Third, this is not about creating long-term jobs, because pipelines take only a few people to operate and the oil industry is replacing people with technology everywhere it can. Neither is it about economic development: shipping raw material for processing in other countries is the model for colonies, not for fully developed economies.

So why is Rachel Notley throwing the country into political crisis?

The easy answer is that it improves her chances in next year’s election, but that glosses over this much deeper reality: Rachel Notley may be in office but the oil industry is in power. Wherever its interests are concerned the oil industry runs Alberta. To a lesser but significant degree the same thing applies in Ottawa.

Here is what I mean. Governments are made of many parts and in a healthy democracy these parts counterbalance one another. Opposition parties counterbalance governing parties; the courts counterbalance legislatures; regulators counterbalance industries, and so on.

Not so in Alberta, at least not when the interests of the oil industry are at stake. For decades the industry has spent millions of dollars targeting political parties on both sides of the legislature; civil servants; universities; think tanks; regulators; non-profit groups; the media; and more. The industry has formed a state within the state that I call “oil’s deep state.”

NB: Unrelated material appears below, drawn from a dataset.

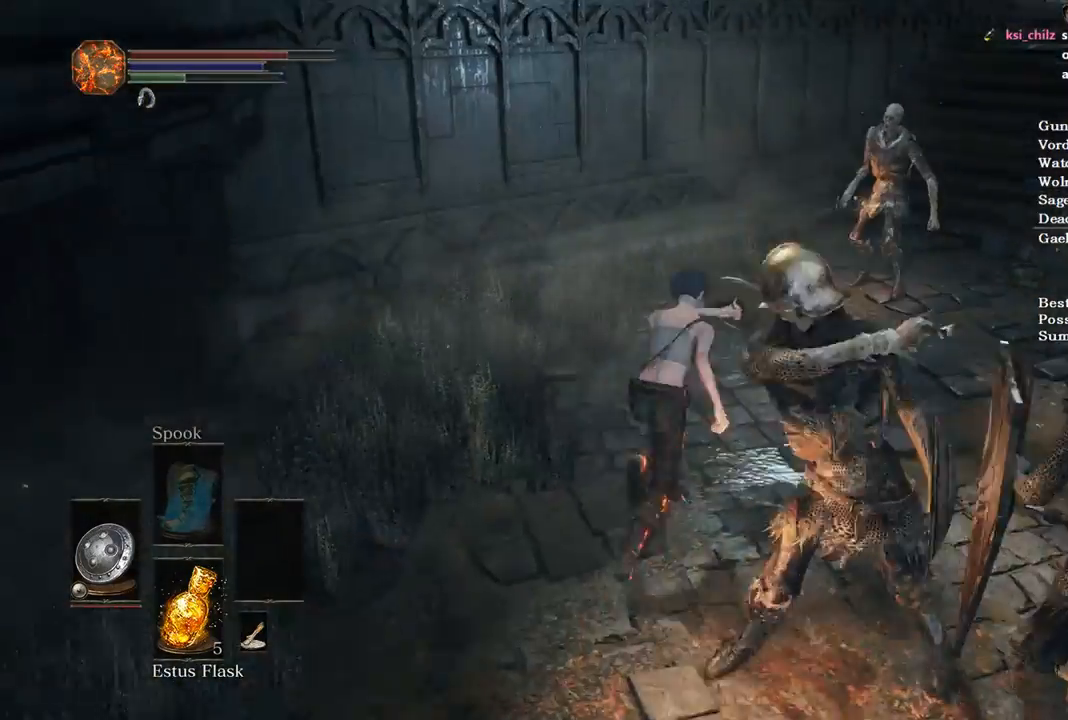
{"buttons": ["B", "L1"], "left_stick": "up-right", "right_stick": "down", "events": [[33, "L2", "up"]]}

The 2016 conviction of Bruce Carson on charges of illegal lobbying relating to the oil industry exposed how oil’s deep state operates. Carson had been a close adviser to prime minister Stephen Harper. Material seized by police and presented in court showed the oil industry’s sweeping strategies and remarkably close relations with political leaders, top federal and provincial civil servants, and universities. In her verdict, the judge found it was “especially egregious” that the public “had no knowledge of what was transpiring behind the scene with ministers, deputy ministers, and other very senior officials in government, both federal and provincial” as the oil industry worked to shape national energy policy to meet its private commercial interest.